The user object supports the following methods:

id

The user's PAUSE id. For example my PAUSE id is NEILB.

fullname

The full name of the user, as they would write it. So expect to see Kanji and plenty of other non-ASCII characters here. You are UTF-8 clean, right?

asciiname

An ASCII version of the user's name. This might be the romaji version of a Japanese name, or the fullname without any accents. For example, author NANIS has fullname A. Sinan Ünür, and asciiname A. Sinan Unur.

email

The contact email address for the author, or CENSORED if the author specified that their email address should not be shared.

has_cpandir

Set to 1 if the author has a directory on CPAN, and 0 if not. This is only true (1) if the author currently has something on CPAN. If you upload a dist then delete it, the dist will be on BackPAN but not on CPAN, and has_cpandir will return 0.

homepage

The author's homepage, if they've specified one. This might be their blog, their employer's home page, or any other URL they've chosen to associate with their account.

introduced

When the author's PAUSE account was created, specified as seconds since the epoch. This may change to being an instance of DateTime.

00whois.xml file format

The meat of the file is a list of <cpanid> elements, each of which contains details of one PAUSE user:

<?xml version="1.0" encoding="UTF-8"?>
<cpan-whois xmlns='http://www.cpan.org/xmlns/whois'
           last-generated='Sat Nov 16 18:19:01 2013 UTC'
           generated-by='/home/puppet/pause/cron/cron-daily.pl'>
 
 ...
 
 <cpanid>
  <id>NEILB</id>
  <type>author</type>
  <fullname>Neil Bowers</fullname>
  <email>neil@bowers.com</email>
  <has_cpandir>1</has_cpandir>
 </cpanid>
 
 ...
 
</cpan-whois>

In addition to all PAUSE users, the underlying file (00whois.xml) also contains details of perl.org mailing lists. For example, here's the entry for Perl5-Porters:

<cpanid>
 <id>P5P</id>
 <type>list</type>
 <asciiname>The Perl5 Porters Mailing List</asciiname>
 <email>perl5-porters@perl.org</email>
 <info>Mail perl5-porters-subscribe@perl.org</info>
 <has_cpandir>0</has_cpandir>
</cpanid>

All list type entries are ignored by PAUSE::Users.

NOTES

I started off trying a couple of XML modules, but I was surprised at how slow they were, and not really iterator-friendly. So the current version of the iterator does line-based parsing using regexps. You really shouldn't do that, but 00whois.xml is automatically generated, follows a well-defined format, which very rarely changes.

SEE ALSO

Parse::CPAN::Whois is another module that parses 00whois.xml, but you have to download it yourself first.

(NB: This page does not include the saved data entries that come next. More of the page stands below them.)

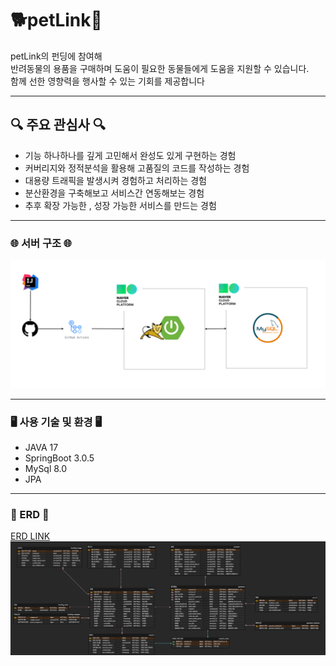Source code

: # 🐕petLink🐳

petLink의 펀딩에 참여해 <br>
반려동물의 용품을 구매하며 도움이 필요한 동물들에게 도움을 지원할 수 있습니다.<br>
함께 선한 영향력을 행사할 수 있는 기회를 제공합니다

-----

## 🔍 주요 관심사 🔍

- 기능 하나하나를 깊게 고민해서 완성도 있게 구현하는 경험
- 커버리지와 정적분석을 활용해 고품질의 코드를 작성하는 경험
- 대용량 트래픽을 발생시켜 경험하고 처리하는 경험
- 분산환경을 구축해보고 서비스간 연동해보는 경험
- 추후 확장 가능한 , 성장 가능한 서비스를 만드는 경험

-----

### 🌐 서버 구조 🌐

![img.png](img.png)

-----

### 🖥️ 사용 기술 및 환경 🖥️

- JAVA 17
- SpringBoot 3.0.5
- MySql 8.0
- JPA

-----

### 💾 ERD 💾

[ERD LINK ](https://www.erdcloud.com/d/D6fkbZKiwQHX7kddG)
![img_1.png](img_1.png)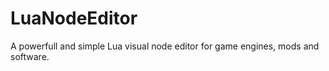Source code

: # LuaNodeEditor
A powerfull and simple Lua visual node editor for game engines, mods and software. 
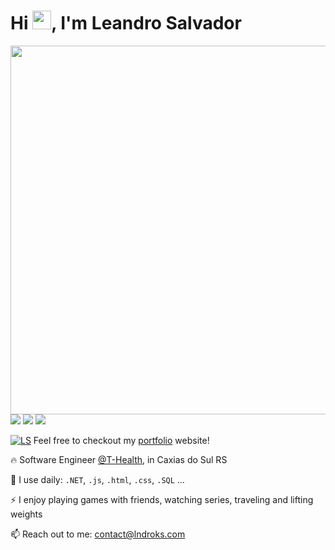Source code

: <h1 align="left">Hi <img src="https://raw.githubusercontent.com/kaueMarques/kaueMarques/master/hi.gif" height="30px">, I'm Leandro Salvador</h1>

<img align="right" height="590em" src="https://cdn.discordapp.com/attachments/1050124704956031038/1315122149282811965/image.png?ex=67564272&is=6754f0f2&hm=3dbfcf945f6c641d6582cdc9b24bc92459a91ed99f4ca636bfe93a9aedbebb64&"/>

[<img src="https://img.shields.io/badge/Instagram-E4405F?style=for-the-badge&logo=instagram&logoColor=white" />](https://www.instagram.com/lndroks/) 
[<img src="https://img.shields.io/badge/LinkedIn-0077B5?style=for-the-badge&logo=linkedin&logoColor=white" />](https://www.linkedin.com/in/lndroks/)
[<img src="https://img.shields.io/badge/youtube-%230077B5.svg?&style=for-the-badge&logo=youtube&logoColor=white&color=FF0000" />](https://www.youtube.com/@lndroks)

[![LS](https://cdn.discordapp.com/attachments/1050124704956031038/1315095842142556241/favicon-16x16.png?ex=675629f2&is=6754d872&hm=465f047167b4f81f70dd2b52a82eaf0603b1c5c9111ee595513f70c72dd90b8e&)](https://lndroks.com/) 
Feel free to checkout my [portfolio](https://lndroks.com/) website!

🔥 Software Engineer [@T-Health](http://thealth.com.br/), in Caxias do Sul RS

🧰 I use daily: `.NET`, `.js`, `.html`, `.css`, `.SQL` ...

⚡ I enjoy playing games with friends, watching series, traveling and lifting weights

📫 Reach out to me: contact@lndroks.com
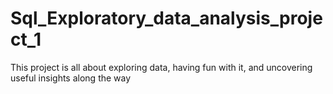 # Sql_Exploratory_data_analysis_project_1
This project is all about exploring data, having fun with it, and uncovering useful insights along the way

Parse::CPAN::Authors is another module for getting information about PAUSE users, but based on 01.mailrc.txt.gz.

CPAN::Index::API::File::Whois provides a similar interface to 00whois.xml.

CPAN::Search::Author does a real-time search for CPAN authors using search.cpan.org.

CPAN::Source fetches 4 of the PAUSE indices and lets you query an aggregation of the data they contain.

PAUSE::Permissions, PAUSE::Packages.

REPOSITORY

https://github.com/neilbowers/PAUSE-Users

AUTHOR

Neil Bowers <neilb@cpan.org>

COPYRIGHT AND LICENSE

This software is copyright (c) 2013 by Neil Bowers <neilb@cpan.org>.

This is free software; you can redistribute it and/or modify it under the same terms as the Perl 5 programming language system itself.